The state government of Bengal has decided to organise a three-day film festival in January on wildlife at Jalpaiguri to spread awareness among the locals in north Bengal – specially those from Gen Y – about wildlife conservation.
State forest minister Benoy Barman said, ‘Since wildlife exists intensely in north Bengal, we have decided to hold the wildlife film festival at the Jalpaiguri Art Gallery.
The idea is to spread awareness among the locals in north Bengal – specially those from Gen Y – about wildlife conservation.’ The state information and cultural affairs department will help in the screening The festival promises not to confine great movies by the likes of Austen Stevens and Bedi Brothers to air-conditioned theatres in a thoroughly urbane ambience only but to take it to the grassroots.

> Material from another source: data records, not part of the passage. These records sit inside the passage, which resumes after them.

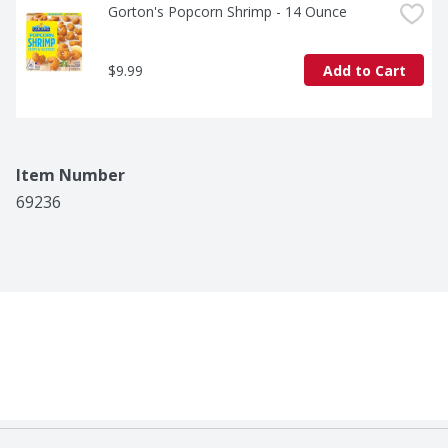
Gorton's Popcorn Shrimp - 14 Ounce
$9.99
Add to Cart
Item Number
69236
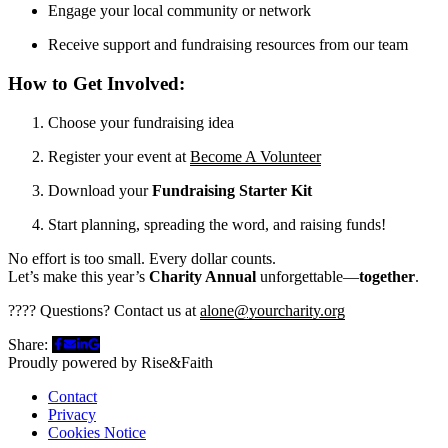
Engage your local community or network
Receive support and fundraising resources from our team
How to Get Involved:
Choose your fundraising idea
Register your event at
Become A Volunteer
Download your
Fundraising Starter Kit
Start planning, spreading the word, and raising funds!
No effort is too small. Every dollar counts.
Let’s make this year’s
Charity Annual
unforgettable—
together
.
???? Questions? Contact us at
alone@yourcharity.org
Share:
Proudly powered by Rise&Faith
Contact
Privacy
Cookies Notice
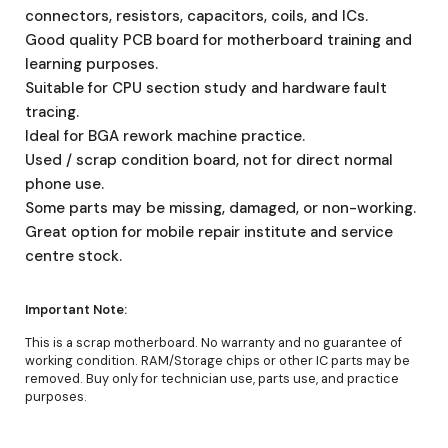
connectors, resistors, capacitors, coils, and ICs.
Good quality PCB board for motherboard training and
learning purposes.
Suitable for CPU section study and hardware fault
tracing.
Ideal for BGA rework machine practice.
Used / scrap condition board, not for direct normal
phone use.
Some parts may be missing, damaged, or non-working.
Great option for mobile repair institute and service
centre stock.
Important Note:
This is a scrap motherboard. No warranty and no guarantee of
working condition. RAM/Storage chips or other IC parts may be
removed. Buy only for technician use, parts use, and practice
purposes.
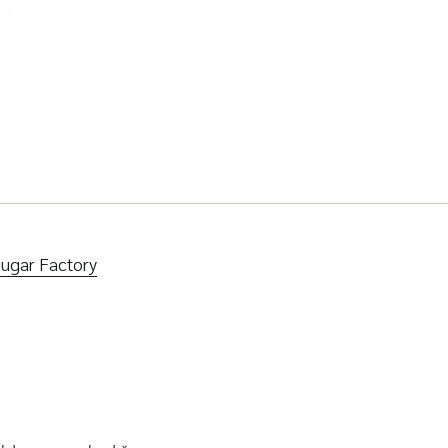
Sugar Factory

The forest department will rope in schoolchildren for the film festival which will be held on January 16, 17 and 18.
‘Youngsters in the Dooars must develop a sense of pride for the wildlife so as to avoid man-animal conflict. Through the films, we would try to make them aware of the different natures of different animals. For example it is important to know about the local animals like elephants and bison – their species and characteristics,’ Mr Barman said.
The minister said from January 2015 onwards, such film festivals will be held every year. The forest department has involved NGOs like SNEHA (Society for Nature Education and Health Awareness) for the film festival.

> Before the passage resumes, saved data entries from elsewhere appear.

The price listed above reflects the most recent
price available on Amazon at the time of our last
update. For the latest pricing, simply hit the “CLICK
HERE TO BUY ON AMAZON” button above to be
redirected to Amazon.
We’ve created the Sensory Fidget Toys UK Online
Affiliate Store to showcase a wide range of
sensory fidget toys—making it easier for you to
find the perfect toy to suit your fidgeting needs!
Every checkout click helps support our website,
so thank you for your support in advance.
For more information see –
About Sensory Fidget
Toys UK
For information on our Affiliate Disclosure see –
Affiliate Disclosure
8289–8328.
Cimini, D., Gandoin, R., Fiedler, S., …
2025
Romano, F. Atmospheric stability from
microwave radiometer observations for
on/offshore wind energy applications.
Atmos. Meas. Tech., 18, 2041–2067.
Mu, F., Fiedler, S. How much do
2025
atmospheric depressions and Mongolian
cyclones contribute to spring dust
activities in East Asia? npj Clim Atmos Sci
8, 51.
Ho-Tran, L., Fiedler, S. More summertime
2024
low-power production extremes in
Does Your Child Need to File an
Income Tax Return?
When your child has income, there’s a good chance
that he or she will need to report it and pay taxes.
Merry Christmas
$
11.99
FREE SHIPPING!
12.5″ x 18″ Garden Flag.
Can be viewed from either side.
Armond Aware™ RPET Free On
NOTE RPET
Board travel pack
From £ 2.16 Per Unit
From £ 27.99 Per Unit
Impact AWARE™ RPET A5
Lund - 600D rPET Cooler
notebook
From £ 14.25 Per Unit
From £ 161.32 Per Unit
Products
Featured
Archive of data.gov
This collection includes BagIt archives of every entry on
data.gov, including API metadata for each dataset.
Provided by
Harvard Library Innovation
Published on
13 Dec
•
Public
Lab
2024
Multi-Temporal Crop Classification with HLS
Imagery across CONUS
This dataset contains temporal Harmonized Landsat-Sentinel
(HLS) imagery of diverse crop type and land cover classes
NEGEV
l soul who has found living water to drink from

The wildlife division of the department has started enlisting films like Living with Giants, a film on elephants, directed by Ashish Chandola, Land of the Tiger, The Great Indian Rhino, The last Man-eater Killer Tigers of India and Crocodiles, The Living Dinosaurs.

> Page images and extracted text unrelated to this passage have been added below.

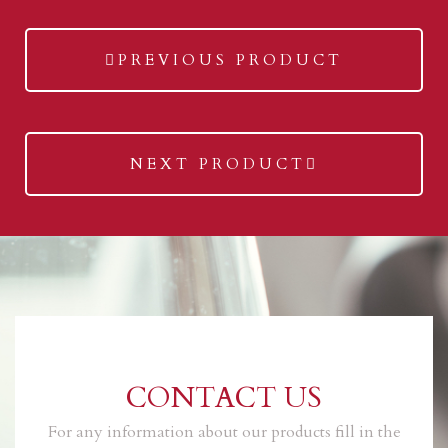
previous
PREVIOUS PRODUCT
post:
next
NEXT PRODUCT
post:
CONTACT US
For any information about our products fill in the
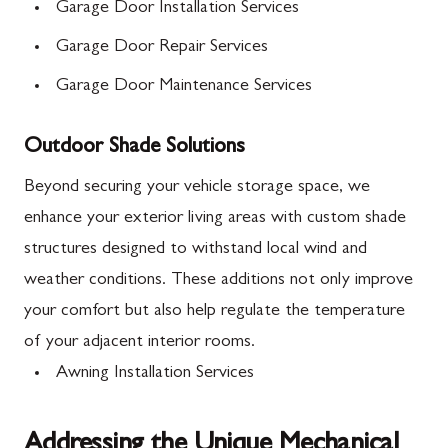
Garage Door Installation Services
Garage Door Repair Services
Garage Door Maintenance Services
Outdoor Shade Solutions
Beyond securing your vehicle storage space, we
enhance your exterior living areas with custom shade
structures designed to withstand local wind and
weather conditions. These additions not only improve
your comfort but also help regulate the temperature
of your adjacent interior rooms.
Awning Installation Services
Addressing the Unique Mechanical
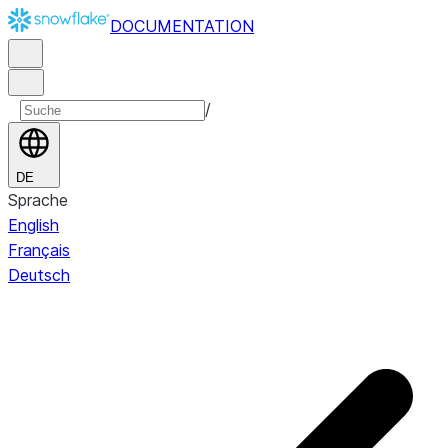
DOCUMENTATION
/
DE
Sprache
English
Français
Deutsch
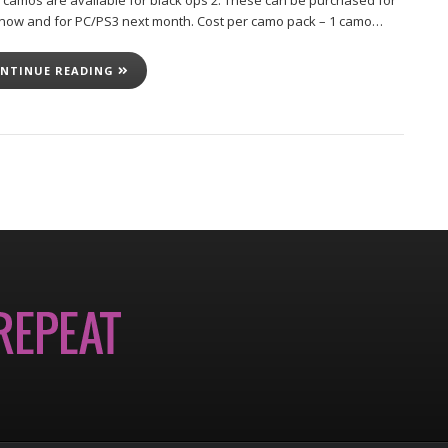
 camos are available for black ops 2. These can be purchased for
now and for PC/PS3 next month. Cost per camo pack – 1 camo…
NTINUE READING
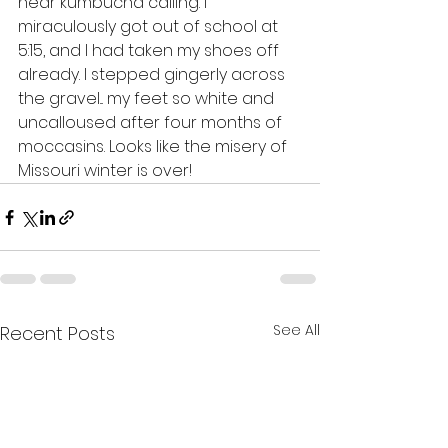
hear kumbucha calling. I 
miraculously got out of school at 
5:15, and I had taken my shoes off 
already. I stepped gingerly across 
the gravel... my feet so white and 
uncalloused after four months of 
moccasins. Looks like the misery of 
Missouri winter is over!
See All
Recent Posts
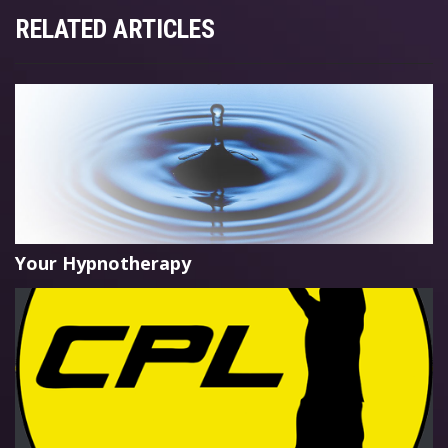
RELATED ARTICLES
Your Hypnotherapy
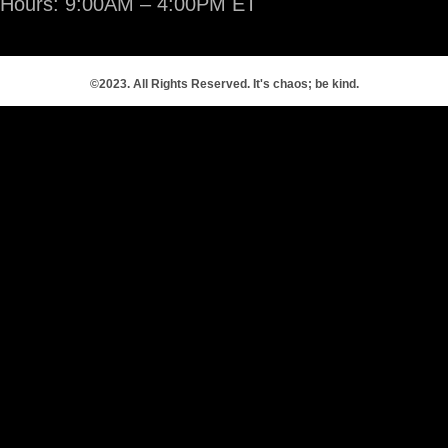
Hours: 9:00AM – 4:00PM ET
©2023. All Rights Reserved. It's chaos; be kind.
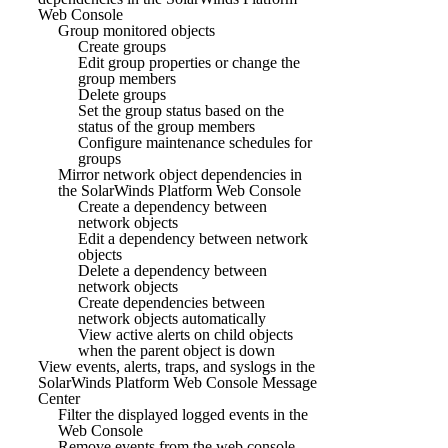
Web Console
Group monitored objects
Create groups
Edit group properties or change the
group members
Delete groups
Set the group status based on the
status of the group members
Configure maintenance schedules for
groups
Mirror network object dependencies in
the SolarWinds Platform Web Console
Create a dependency between
network objects
Edit a dependency between network
objects
Delete a dependency between
network objects
Create dependencies between
network objects automatically
View active alerts on child objects
when the parent object is down
View events, alerts, traps, and syslogs in the
SolarWinds Platform Web Console Message
Center
Filter the displayed logged events in the
Web Console
Remove events from the web console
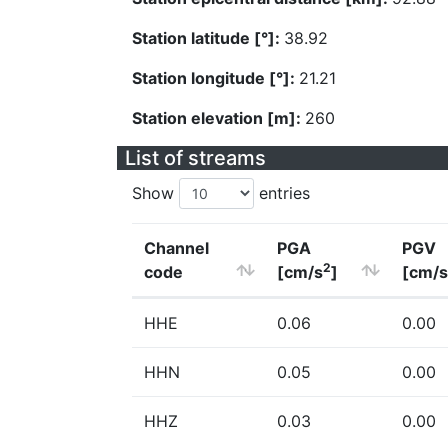
Station latitude [°]:
38.92
Station longitude [°]:
21.21
Station elevation [m]:
260
List of streams
Show
entries
Channel
PGA
PGV
2
code
[cm/s
]
[cm/s
HHE
0.06
0.00
HHN
0.05
0.00
HHZ
0.03
0.00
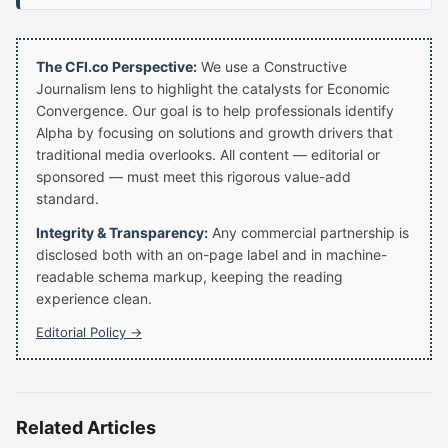
The CFI.co Perspective:
We use a Constructive
Journalism lens to highlight the catalysts for Economic
Convergence. Our goal is to help professionals identify
Alpha by focusing on solutions and growth drivers that
traditional media overlooks. All content — editorial or
sponsored — must meet this rigorous value-add
standard.
Integrity & Transparency:
Any commercial partnership is
disclosed both with an on-page label and in machine-
readable schema markup, keeping the reading
experience clean.
Editorial Policy →
Related Articles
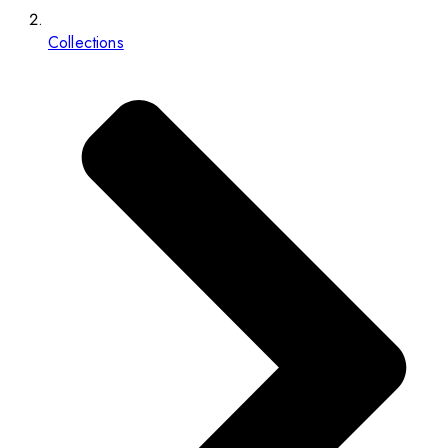
Collections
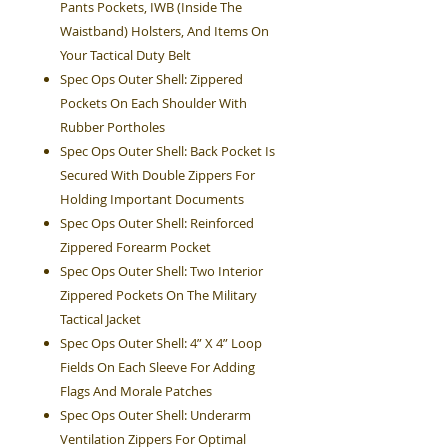
Pants Pockets, IWB (Inside The
Waistband) Holsters, And Items On
Your Tactical Duty Belt
Spec Ops Outer Shell: Zippered
Pockets On Each Shoulder With
Rubber Portholes
Spec Ops Outer Shell: Back Pocket Is
Secured With Double Zippers For
Holding Important Documents
Spec Ops Outer Shell: Reinforced
Zippered Forearm Pocket
Spec Ops Outer Shell: Two Interior
Zippered Pockets On The Military
Tactical Jacket
Spec Ops Outer Shell: 4” X 4” Loop
Fields On Each Sleeve For Adding
Flags And Morale Patches
Spec Ops Outer Shell: Underarm
Ventilation Zippers For Optimal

At the end of the shows, the forest department will organise interactive sessions with students and their parents. The topics will include man-animal conflict, eco-tourism and conservation of wildlife.
The minister said, ‘The films will create awareness among the sons of the soil where man-animal conflict is very high. These people are largely ignorant of wildlife behaviour. It makes every sense to expose them to the cinematic extravaganza which has so far been within the reach of the urbanised audience only.’
The forest department intends giving the film fest a dash of colour by having representatives for Tollywood – especially Bengali superstar Dev, whose adventurous Chander Pahar has won hearts – to flag off the extravaganza.